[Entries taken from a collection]
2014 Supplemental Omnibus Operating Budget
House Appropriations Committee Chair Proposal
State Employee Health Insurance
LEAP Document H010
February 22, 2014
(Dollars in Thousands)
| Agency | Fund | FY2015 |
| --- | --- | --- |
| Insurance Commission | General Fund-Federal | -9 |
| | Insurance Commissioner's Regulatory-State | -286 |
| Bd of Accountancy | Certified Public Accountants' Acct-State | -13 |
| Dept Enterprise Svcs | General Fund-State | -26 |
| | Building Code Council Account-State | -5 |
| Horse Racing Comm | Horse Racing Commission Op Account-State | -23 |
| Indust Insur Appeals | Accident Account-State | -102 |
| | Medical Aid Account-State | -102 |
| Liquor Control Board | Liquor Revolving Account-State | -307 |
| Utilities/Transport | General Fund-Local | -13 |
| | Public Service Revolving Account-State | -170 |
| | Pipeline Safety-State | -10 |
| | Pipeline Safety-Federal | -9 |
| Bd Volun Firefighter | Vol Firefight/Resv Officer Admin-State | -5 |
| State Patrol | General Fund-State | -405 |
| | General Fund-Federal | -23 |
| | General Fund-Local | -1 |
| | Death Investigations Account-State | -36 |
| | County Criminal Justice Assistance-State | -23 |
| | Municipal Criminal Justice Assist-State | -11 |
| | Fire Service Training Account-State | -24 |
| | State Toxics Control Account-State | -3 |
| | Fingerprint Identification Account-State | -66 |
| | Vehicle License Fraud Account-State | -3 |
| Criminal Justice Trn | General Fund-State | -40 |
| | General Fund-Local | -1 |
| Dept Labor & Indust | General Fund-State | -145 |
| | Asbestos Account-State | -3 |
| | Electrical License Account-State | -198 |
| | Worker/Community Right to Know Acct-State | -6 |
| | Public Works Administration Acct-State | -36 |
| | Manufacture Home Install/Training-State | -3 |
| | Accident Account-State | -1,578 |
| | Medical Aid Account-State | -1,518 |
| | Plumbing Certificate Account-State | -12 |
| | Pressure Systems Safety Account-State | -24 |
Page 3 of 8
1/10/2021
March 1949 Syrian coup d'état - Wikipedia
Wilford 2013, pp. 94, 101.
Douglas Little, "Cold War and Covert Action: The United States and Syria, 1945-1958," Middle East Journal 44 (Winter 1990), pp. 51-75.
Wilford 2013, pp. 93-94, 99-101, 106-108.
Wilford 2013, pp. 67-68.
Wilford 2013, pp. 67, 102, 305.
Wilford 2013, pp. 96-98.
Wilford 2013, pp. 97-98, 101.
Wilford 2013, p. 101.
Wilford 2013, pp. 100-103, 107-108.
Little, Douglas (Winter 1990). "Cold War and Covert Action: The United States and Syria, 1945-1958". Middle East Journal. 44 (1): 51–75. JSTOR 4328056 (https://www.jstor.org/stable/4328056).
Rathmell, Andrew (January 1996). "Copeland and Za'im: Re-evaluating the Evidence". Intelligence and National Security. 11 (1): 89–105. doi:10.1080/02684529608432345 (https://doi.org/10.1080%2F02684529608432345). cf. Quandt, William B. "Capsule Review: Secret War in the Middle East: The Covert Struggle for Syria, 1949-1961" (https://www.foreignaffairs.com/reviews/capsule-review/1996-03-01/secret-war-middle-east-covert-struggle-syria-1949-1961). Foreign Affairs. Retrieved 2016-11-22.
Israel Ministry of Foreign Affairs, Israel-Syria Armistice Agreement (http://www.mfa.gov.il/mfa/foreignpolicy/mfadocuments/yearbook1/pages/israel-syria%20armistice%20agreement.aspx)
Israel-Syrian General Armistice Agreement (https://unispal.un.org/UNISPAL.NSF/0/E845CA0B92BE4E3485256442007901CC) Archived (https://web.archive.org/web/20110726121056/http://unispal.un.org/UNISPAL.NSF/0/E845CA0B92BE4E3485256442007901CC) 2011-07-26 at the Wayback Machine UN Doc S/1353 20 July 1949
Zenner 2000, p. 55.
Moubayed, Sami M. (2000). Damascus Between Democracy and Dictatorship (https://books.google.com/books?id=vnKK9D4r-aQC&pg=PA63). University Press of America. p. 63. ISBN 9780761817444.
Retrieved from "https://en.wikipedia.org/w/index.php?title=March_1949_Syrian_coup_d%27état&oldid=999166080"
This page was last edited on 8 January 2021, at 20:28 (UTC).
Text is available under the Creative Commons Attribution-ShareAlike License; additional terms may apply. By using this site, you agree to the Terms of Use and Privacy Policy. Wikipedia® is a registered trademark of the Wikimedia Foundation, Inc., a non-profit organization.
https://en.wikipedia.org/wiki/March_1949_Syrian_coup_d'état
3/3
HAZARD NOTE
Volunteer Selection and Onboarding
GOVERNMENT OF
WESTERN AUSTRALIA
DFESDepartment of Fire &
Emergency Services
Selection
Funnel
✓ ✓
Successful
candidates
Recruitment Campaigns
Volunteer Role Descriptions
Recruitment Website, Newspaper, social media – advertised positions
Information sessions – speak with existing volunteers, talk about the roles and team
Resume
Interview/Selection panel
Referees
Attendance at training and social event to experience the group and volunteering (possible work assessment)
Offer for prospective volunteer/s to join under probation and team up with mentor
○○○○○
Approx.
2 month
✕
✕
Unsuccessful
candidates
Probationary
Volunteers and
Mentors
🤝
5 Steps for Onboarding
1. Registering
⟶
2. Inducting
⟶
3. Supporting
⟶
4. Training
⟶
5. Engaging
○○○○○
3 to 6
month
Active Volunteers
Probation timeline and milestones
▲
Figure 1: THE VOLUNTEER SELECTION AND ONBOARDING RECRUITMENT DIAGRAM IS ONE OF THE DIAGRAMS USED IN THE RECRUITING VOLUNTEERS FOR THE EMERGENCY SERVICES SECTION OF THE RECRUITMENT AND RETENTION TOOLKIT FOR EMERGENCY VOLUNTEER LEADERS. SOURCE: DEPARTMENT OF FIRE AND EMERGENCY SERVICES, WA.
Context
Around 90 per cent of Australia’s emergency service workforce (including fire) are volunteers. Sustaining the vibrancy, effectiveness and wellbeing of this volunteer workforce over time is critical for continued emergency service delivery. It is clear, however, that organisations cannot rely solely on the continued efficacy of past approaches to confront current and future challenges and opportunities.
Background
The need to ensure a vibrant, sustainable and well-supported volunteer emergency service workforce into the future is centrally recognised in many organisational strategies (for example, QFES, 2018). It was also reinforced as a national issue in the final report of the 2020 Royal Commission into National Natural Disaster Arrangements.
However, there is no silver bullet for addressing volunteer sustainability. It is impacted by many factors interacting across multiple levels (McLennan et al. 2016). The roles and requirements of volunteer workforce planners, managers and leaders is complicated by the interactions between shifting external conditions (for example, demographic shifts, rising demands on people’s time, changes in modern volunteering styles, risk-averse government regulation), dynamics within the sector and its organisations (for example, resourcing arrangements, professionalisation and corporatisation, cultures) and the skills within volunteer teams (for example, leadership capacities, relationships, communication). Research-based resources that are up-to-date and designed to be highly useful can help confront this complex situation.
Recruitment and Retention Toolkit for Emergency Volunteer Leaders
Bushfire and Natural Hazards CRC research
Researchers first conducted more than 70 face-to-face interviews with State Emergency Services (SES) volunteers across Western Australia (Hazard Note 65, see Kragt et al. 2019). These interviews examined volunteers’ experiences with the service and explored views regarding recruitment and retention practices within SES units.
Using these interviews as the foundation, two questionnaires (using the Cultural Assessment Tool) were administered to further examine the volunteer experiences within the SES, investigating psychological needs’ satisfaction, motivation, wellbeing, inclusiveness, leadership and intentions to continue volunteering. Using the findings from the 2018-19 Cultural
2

### ASSIGNED TASK
Whenever the word "National" shows up in a line above, copy that line.

### RESULT FOR THIS EXERCISE
Rathmell, Andrew (January 1996). "Copeland and Za'im: Re-evaluating the Evidence". Intelligence and National Security. 11 (1): 89–105. doi:10.1080/02684529608432345 (https://doi.org/10.1080%2F02684529608432345). cf. Quandt, William B. "Capsule Review: Secret War in the Middle East: The Covert Struggle for Syria, 1949-1961" (https://www.foreignaffairs.com/reviews/capsule-review/1996-03-01/secret-war-middle-east-covert-struggle-syria-1949-1961). Foreign Affairs. Retrieved 2016-11-22.
The need to ensure a vibrant, sustainable and well-supported volunteer emergency service workforce into the future is centrally recognised in many organisational strategies (for example, QFES, 2018). It was also reinforced as a national issue in the final report of the 2020 Royal Commission into National Natural Disaster Arrangements.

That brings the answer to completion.